The coffee pot, fire lined and stained,
Drawing on off-green beans.

The long Latin sun will roast the air above the town

Days of short mornings and three afternoons

We will make love in waves of orange light
That lap against the walls,

Chasing our ghosts through our rooms,
Our songs down our corridors,

The things we only see and hear embraced.

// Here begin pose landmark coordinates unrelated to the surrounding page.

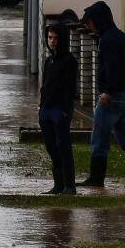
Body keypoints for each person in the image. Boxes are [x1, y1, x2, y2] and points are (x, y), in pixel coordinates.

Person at [80, 0, 125, 189]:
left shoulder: (107, 40)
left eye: (90, 22)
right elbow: (123, 67)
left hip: (111, 97)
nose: (89, 26)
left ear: (97, 20)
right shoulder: (120, 37)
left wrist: (106, 92)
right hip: (124, 95)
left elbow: (112, 69)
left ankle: (96, 177)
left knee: (99, 138)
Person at [39, 13, 80, 195]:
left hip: (60, 111)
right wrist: (41, 106)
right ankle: (58, 184)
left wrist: (64, 110)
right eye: (50, 37)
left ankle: (69, 185)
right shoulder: (49, 61)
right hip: (46, 110)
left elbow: (70, 88)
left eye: (55, 38)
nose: (52, 41)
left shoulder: (69, 61)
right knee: (51, 147)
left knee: (63, 146)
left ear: (62, 39)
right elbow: (45, 84)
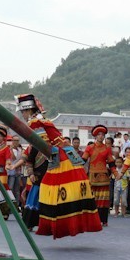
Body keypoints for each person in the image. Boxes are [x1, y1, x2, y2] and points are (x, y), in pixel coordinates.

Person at [14, 94, 100, 238]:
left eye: (23, 112)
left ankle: (55, 226)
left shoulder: (34, 122)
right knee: (66, 193)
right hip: (66, 153)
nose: (22, 115)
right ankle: (59, 225)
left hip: (59, 156)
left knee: (53, 192)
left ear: (28, 110)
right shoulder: (41, 119)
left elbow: (44, 144)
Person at [81, 124, 116, 225]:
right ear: (95, 136)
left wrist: (116, 174)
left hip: (104, 178)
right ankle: (92, 220)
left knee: (103, 200)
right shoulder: (90, 147)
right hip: (92, 177)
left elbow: (111, 163)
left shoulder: (107, 148)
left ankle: (103, 220)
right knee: (92, 199)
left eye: (103, 134)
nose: (101, 136)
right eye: (99, 134)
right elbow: (83, 160)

In the orange sea we will be younger than
We have ever been together,

Younger than before we met,

Lamps swing through long nights when time is suspended,

We will forget that time light is limited, in slow pendulum days

We will grow old from the hammocks

 

 

She Sits

 

She sits cutting lengths of ribbon from the sun, sharp long scissors that trap and sever

 

not pulling a thread,

at different times of day the catcher

harvests different shades,

with a basket on her hip, 

from many places

in the season of the sun dial.

 

By the fields of sunlight

where before there was fear

now her vulnerability

only brings pleasure,

she is so aware of colour

hears it more than sees it.  

 

She collects the ripest tip

as it grows in dark length

across the hours on the leaf.

 

The ribbon she trims 

holds medals for the brave,

seals Prophecies and Judgments

 

ties hair as the girls dance.

 

From the present

she harvests what she sees

before the minute hand scythes

 

through it.

 

Lengths taken from the basket,

are worked on in the night

 

when not one person is awake.

 

The metallic call of the red kite

is caught in nets as it falls 

 

from the sky. 

 

Sewn with clear water onto cloth,

and the whistles from the moor stones 

fly down long traps

of bird catcher's netting

 

until they struggle at the end.

 

Teased out they are spun

 

and as twine  threaded

through an iron needle

they edge the border of her

most shaped and tailored  dress.  

 

The dress she wears

when  the heat is in her heart,

beneath her ribs, 

the kind of heat that has come up

from the summer ground,

the kind of heat that swells

the rose hip in Autumn,

 

She sits

 
cutting lengths of ribbon from the sun.